** Exercise input follows **

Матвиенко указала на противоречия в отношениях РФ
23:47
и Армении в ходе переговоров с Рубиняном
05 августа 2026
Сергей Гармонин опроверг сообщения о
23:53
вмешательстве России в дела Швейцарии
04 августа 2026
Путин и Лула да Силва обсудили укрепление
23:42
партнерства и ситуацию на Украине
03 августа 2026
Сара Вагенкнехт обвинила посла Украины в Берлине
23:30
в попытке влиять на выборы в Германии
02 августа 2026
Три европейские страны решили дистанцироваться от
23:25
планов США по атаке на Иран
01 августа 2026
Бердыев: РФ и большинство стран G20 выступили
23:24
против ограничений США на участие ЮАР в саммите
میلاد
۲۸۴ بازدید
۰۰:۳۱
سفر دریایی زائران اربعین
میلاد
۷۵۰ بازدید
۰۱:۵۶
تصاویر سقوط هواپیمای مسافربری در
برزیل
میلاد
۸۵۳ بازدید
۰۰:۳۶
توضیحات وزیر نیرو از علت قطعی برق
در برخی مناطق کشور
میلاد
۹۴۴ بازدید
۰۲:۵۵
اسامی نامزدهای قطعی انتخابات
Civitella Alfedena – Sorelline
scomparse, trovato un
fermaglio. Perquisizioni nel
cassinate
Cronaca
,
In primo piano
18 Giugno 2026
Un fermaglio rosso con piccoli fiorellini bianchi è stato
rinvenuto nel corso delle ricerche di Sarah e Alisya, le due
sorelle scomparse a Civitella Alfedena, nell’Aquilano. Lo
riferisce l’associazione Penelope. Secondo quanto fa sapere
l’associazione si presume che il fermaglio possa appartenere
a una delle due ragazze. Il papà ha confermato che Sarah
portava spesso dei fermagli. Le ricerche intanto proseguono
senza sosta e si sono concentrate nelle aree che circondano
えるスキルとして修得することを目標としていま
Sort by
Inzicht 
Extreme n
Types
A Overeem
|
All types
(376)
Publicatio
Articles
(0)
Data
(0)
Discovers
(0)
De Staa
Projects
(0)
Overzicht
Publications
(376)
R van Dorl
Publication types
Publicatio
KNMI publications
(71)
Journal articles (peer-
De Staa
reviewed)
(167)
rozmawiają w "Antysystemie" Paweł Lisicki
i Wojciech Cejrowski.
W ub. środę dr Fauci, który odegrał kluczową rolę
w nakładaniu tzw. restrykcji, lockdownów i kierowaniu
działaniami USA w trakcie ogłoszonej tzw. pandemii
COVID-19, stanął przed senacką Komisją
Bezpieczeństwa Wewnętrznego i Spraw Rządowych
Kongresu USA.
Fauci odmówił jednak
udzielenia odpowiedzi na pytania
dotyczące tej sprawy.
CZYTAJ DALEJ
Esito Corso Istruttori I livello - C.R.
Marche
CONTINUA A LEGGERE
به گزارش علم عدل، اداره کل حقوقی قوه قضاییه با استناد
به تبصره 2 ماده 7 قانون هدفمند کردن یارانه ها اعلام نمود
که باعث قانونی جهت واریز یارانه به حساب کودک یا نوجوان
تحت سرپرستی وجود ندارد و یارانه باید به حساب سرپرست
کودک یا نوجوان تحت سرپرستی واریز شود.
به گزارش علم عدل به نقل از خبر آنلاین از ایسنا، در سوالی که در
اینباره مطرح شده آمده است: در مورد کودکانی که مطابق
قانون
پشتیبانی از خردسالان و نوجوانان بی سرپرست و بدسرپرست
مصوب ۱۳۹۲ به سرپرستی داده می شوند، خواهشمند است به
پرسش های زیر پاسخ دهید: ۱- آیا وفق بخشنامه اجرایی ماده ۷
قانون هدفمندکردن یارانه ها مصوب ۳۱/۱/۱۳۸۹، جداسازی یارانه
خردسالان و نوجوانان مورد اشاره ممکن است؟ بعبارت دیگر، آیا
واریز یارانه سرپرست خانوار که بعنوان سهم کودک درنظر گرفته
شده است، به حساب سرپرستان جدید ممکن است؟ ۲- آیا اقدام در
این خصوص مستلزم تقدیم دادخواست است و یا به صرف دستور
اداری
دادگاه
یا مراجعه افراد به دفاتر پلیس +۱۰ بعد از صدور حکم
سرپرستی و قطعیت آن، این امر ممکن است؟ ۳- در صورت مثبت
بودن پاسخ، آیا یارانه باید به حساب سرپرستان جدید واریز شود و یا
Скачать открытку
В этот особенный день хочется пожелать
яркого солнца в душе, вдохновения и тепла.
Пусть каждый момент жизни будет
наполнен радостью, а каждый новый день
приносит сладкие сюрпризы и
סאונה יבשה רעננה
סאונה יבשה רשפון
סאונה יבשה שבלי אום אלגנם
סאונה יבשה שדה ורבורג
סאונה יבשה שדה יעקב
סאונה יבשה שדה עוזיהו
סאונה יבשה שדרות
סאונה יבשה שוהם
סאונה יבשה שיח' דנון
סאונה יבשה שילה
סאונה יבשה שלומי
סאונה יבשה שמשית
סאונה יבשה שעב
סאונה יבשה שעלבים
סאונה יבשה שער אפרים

** End of Exercise input **
** Exercise input follows **

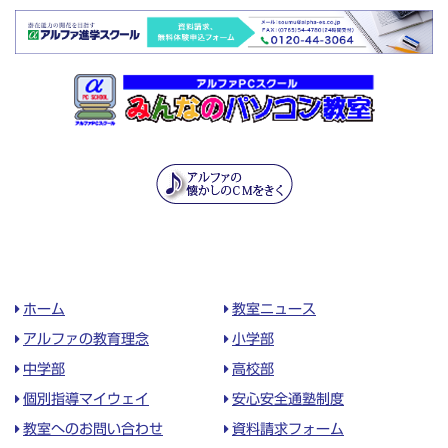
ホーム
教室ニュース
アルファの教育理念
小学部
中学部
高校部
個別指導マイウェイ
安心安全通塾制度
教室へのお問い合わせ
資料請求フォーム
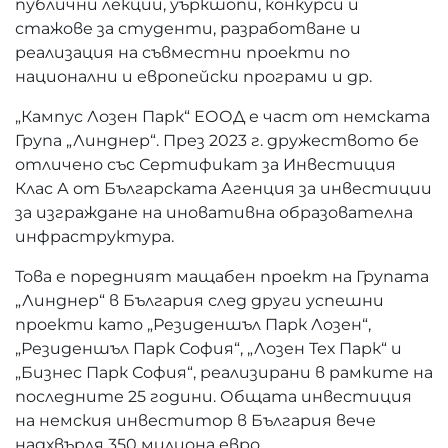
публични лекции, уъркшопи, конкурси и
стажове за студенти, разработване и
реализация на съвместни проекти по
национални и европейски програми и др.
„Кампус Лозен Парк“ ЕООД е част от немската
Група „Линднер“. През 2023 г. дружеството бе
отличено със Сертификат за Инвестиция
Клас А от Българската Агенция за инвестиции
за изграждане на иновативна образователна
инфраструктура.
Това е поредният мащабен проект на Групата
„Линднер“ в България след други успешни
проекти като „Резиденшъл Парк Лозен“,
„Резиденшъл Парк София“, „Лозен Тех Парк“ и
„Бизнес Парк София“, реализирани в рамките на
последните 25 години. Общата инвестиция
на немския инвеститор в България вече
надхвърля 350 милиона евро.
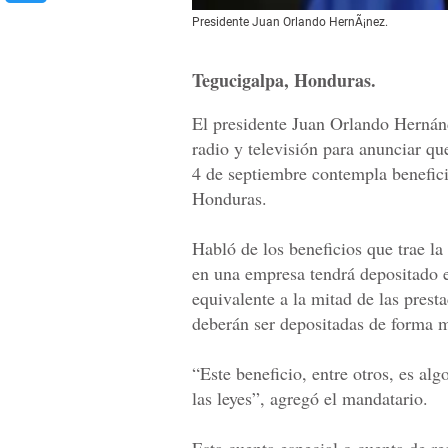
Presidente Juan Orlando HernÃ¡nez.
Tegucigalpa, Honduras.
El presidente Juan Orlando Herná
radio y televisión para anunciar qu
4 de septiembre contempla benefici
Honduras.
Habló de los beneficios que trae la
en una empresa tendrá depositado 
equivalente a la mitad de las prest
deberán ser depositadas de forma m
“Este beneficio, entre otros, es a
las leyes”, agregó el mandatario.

** End of Exercise input **

## Try it
All lines in the data above from the one with "סאונה יבשה שיח' דנון" through the one with "סאונה יבשה שער אפרים" must be repeated exactly, and no others.

## Task response
סאונה יבשה שיח' דנון
סאונה יבשה שילה
סאונה יבשה שלומי
סאונה יבשה שמשית
סאונה יבשה שעב
סאונה יבשה שעלבים
סאונה יבשה שער אפרים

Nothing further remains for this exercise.